Re: Suspend-resume failure on Intel Eagle Lake Core2Duo

From: Masahiro Yamada
Date: Thu Aug 03 2017 - 08:52:14 EST


Hi Marc,

2017-08-03 17:41 GMT+09:00 Marc Zyngier <marc.zyngier@xxxxxxx>:
> Hi Masahiro,
>
> On 03/08/17 08:32, Masahiro Yamada wrote:
>> Hi.
>>
>> 2017-08-01 0:55 GMT+09:00 Thomas Gleixner <tglx@xxxxxxxxxxxxx>:
>>> On Mon, 31 Jul 2017, Tomi Sarvela wrote:
>>>> On 31/07/17 18:06, Thomas Gleixner wrote:
>>>>> Can you please remove the patch. And try the following:
>>>>>
>>>>> # echo N > /sys/module/printk/parameters/console_suspend
>>>>>
>>>>> # echo mem > /sys/power/state
>>>>>
>>>>> and log the output of the serial console. That way we might get a clue
>>>>> where it gets stuck.
>>>>
>>>> I'm afraid it hangs right away. No response from SSH, no output to serial.
>>>
>>> What means hangs right away? Is there no output at all on the serial
>>> console? Or does it just stop at some point?
>>>
>>> Thanks,
>>>
>>> tglx
>>>
>>
>> Sorry for jumping in.
>> Finally, I found this thread.
>>
>>
>> My environment is completely different (ARM64 board),
>> I am also suffering from a hibernation problem
>> since this commit.
>>
>>
>> I get no response on the serial console
>> after "Restarting tasks ... done." log message.
>>
>>
>> By reverting bf22ff45bed6 ("genirq: Avoid unnecessary low level
>> irq function calls", I can get hibernation working again.
>>
>>
>> SW info:
>> defconfig: arch/arm64/configs/defconfig
>> DT : arch/arm64/boot/dts/socionext/uniphier-ld20-ref.dts
>> PSCI : ARM Trusted Firmware
>>
>>
>> SoC info:
>> CPU : Cortex-A72 * 2 + Cortex-A53 * 2
>> irqchip : GICv3 (drivers/irq/irq-gic-v3.c)
>
> Let me take an educated guess: It feels like your firmware doesn't
> save/restore the GIC context across suspend/resume. Is that something
> you could check, assuming you have access to the firmware source code?

Thanks for your comments.


I do not know much about the manner of preserving GICv3 context.

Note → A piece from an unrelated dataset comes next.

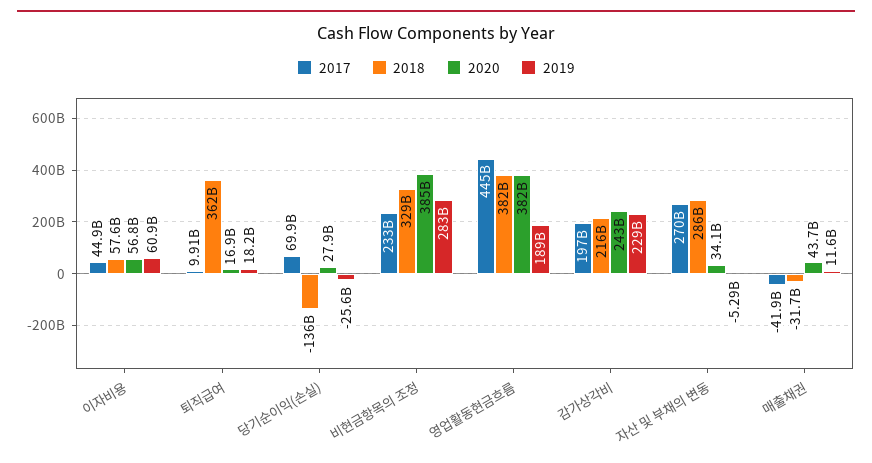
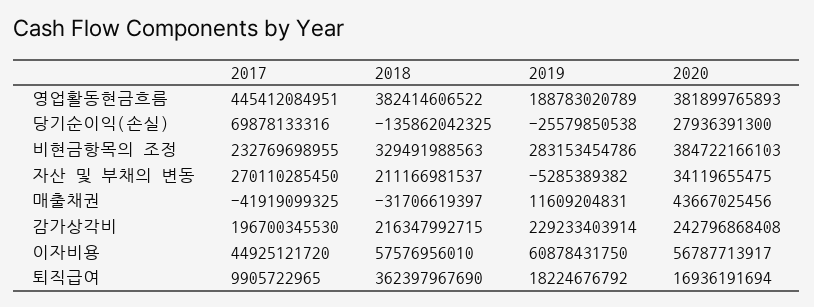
2018, 자산 및 부채의 변동: 286000000000 -> 211166981537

I can see this patch (rejected?) :
https://patchwork.kernel.org/patch/9343061/


Is it something that should be completely cared by firmware
instead of kernel?


ARM Trusted Firmware (https://github.com/ARM-software/arm-trusted-firmware)
is open source software, and I pushed my platform code to the upstream.

So, yes, I (and everybody) can have access to the firmware source code.


I am not sure how ATF saves the context during hibernation, though.